Proverbs 29:15 commentary; disciplining a child

15 ¶ The rod and reproof give wisdom: but a child left to himself bringeth his mother to shame.

Every parent knows you don’t have to teach a child to do wrong. Left to his or herself you can imagine what kind of messes a toddler would get into and does. Discipline gives wisdom. Parents who will not correct their children with either physical discipline or verbal correction do not love their children. Correction doesn’t have to include the rod and many parents today are afraid of using it but whatever a parent’s manner of correction they must be consistent and it must be done in love.

Proverbs 22:15 Foolishness is bound in the heart of a child; but the rod of correction shall drive it far from him.

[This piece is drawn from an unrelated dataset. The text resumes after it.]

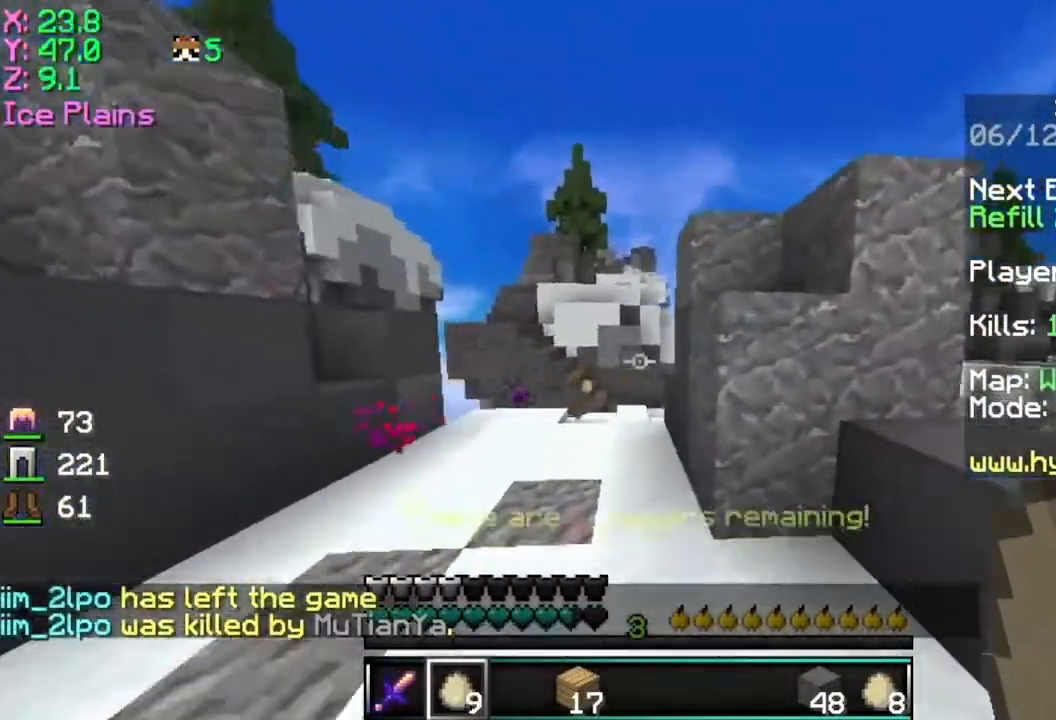
{"keys": ["d", "s"], "mouse": ["left", "right"], "events": [[34, "s", "down"], [284, "a", "up"], [384, "d", "down"], [434, "mouse_left", "down"], [484, "mouse_right", "down"]]}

A child is never to be physically punished but disciplined. A parent should explain to the child why the discipline has to be meted out and it should never be done in anger or when angry. If you can’t spank your child when you are calmed down you shouldn’t do it at all. The physical discipline mentioned in the Bible is not some gratuitous beating that a modern mother gives a spoiled child who was acting up in a grocery store or the screaming of an angry out of control father. The discipline is for a purpose, for the betterment of the child, not as revenge for a parent who has been embarrassed. After all, what you let your children do at home will be done in public as well, even if to a lesser extent because of their own embarrassment. Many of us fail at this concept of parenting. We become enraged when our child acts up in public, doing the very same things we let them do at home.

Francis Parkham, an American writer in the 1800’s and author of The Oregon Trail related how the Sioux Indians he lived with would never discipline their children, humoring them to an extreme, but when one acted up in public all the adults would turn and point at him laughing. The humiliation taught them that to be taken seriously as a member of the tribe they needed to act more mature, an effect that worked better as they grew older.
The inescapable fact is that the Bible allows for physical discipline of children.

Proverbs 23:13 Withhold not correction from the child: for if thou beatest him with the rod, he shall not die. 14 Thou shalt beat him with the rod, and shalt deliver his soul from hell.

The worst thing a parent can do next to outright abuse, though, is to be inconsistent. A child deserves to know where they stand and to have an even hand, figuratively and literally, applied to them. They should never have to wonder just what the flashpoint is on their behavior. A Biblically minded family will be consistent, whether that is consistently strict or consistently liberal, but there must be no seesawing back and forth. Most of all mother and father must be on the same page and present a united front. This is particularly difficult in stepfamilies with the guilt that accompanies divorce and other modern issues of today’s family.

God corrected Israel on many occasions using the rods of Egypt, Assyria, Syria, and Babylon. But they would not hear and were scattered. Eventually, it was a Persian king that God raised up to send a remnant home again. Israel never achieved its former glory that it had under David and Solomon. These verses were written by Solomon under the wisdom given to him by God.

Christian families should have daily devotions and Bible reading and prayer. Their children should receive reproof and correction along with the blessings for being well behaved. The rod and reproof will not hurt them if done in love, consistently, and with their own benefit in mind.